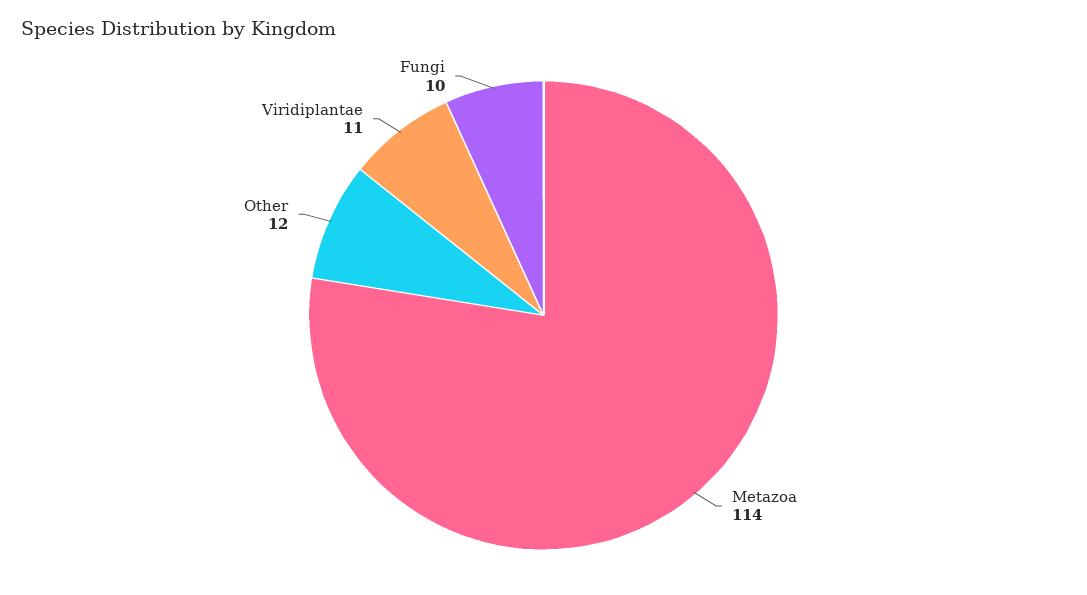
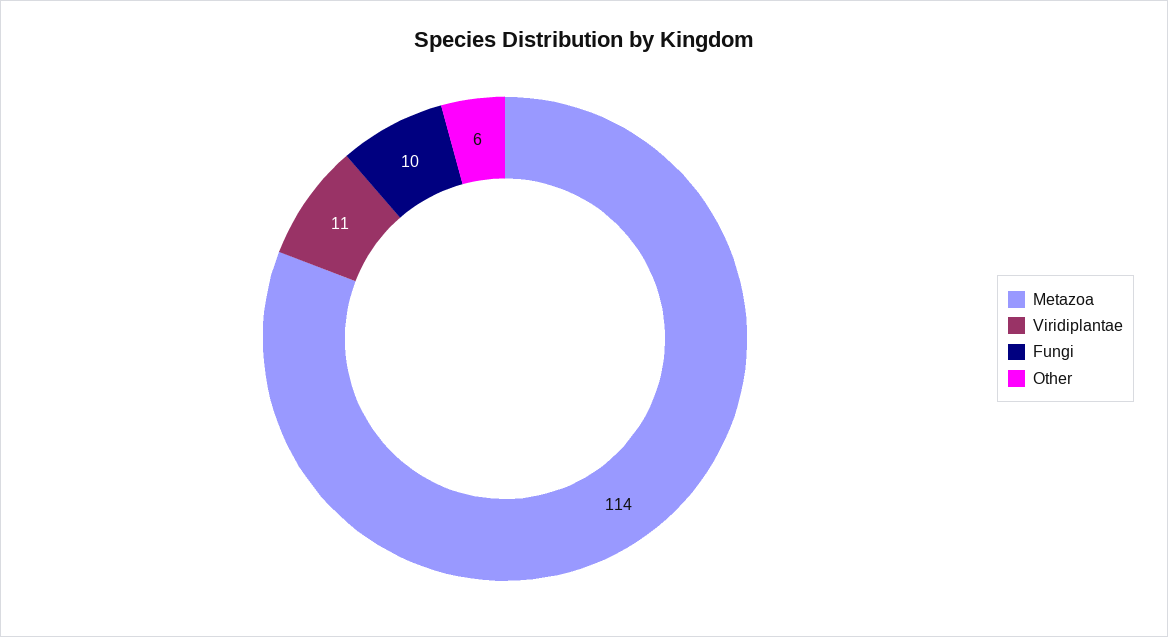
Other: 12 -> 6

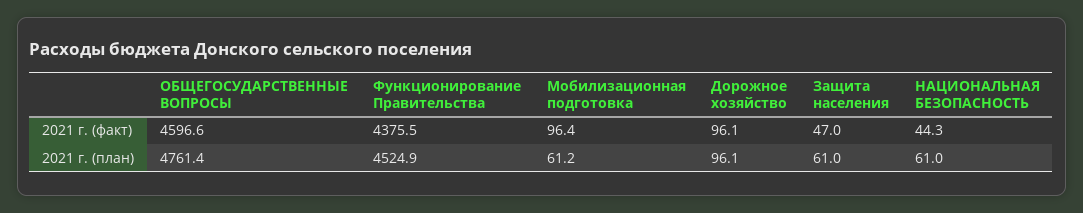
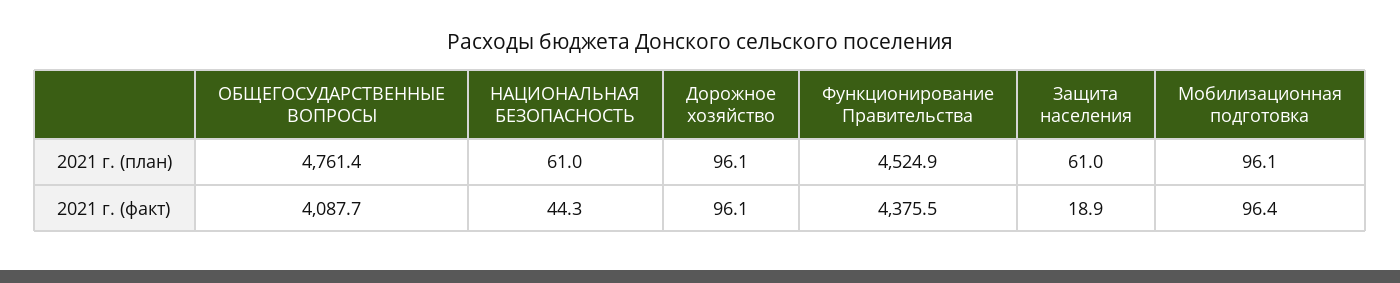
ОБЩЕГОСУДАРСТВЕННЫЕ ВОПРОСЫ, 2021 г. (факт): 4596.6 -> 4087.7
Защита населения, 2021 г. (факт): 47 -> 18.9
Мобилизационная подготовка, 2021 г. (план): 61.2 -> 96.1

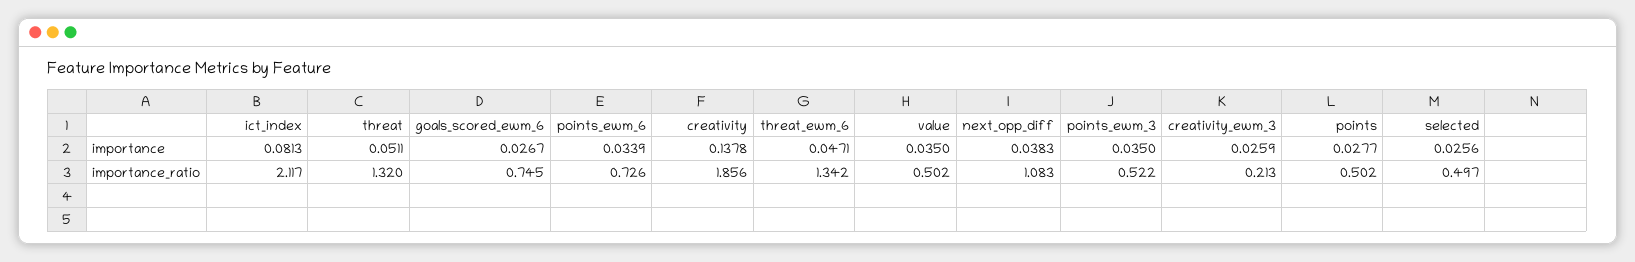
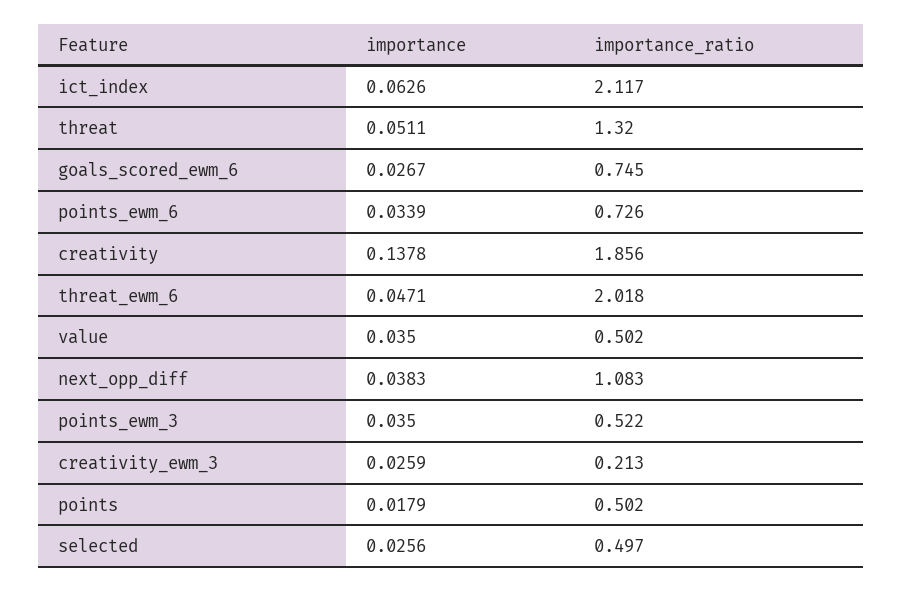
ict_index, importance: 0.0813 -> 0.0626
points, importance: 0.0277 -> 0.0179
threat_ewm_6, importance_ratio: 1.342 -> 2.018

......

§ WHAT YOU WILL DO:
Set down the records exactly, without the pictures.

§ RESULT OF THE TASK:
Other: 12 -> 6

ОБЩЕГОСУДАРСТВЕННЫЕ ВОПРОСЫ, 2021 г. (факт): 4596.6 -> 4087.7
Защита населения, 2021 г. (факт): 47 -> 18.9
Мобилизационная подготовка, 2021 г. (план): 61.2 -> 96.1

ict_index, importance: 0.0813 -> 0.0626
points, importance: 0.0277 -> 0.0179
threat_ewm_6, importance_ratio: 1.342 -> 2.018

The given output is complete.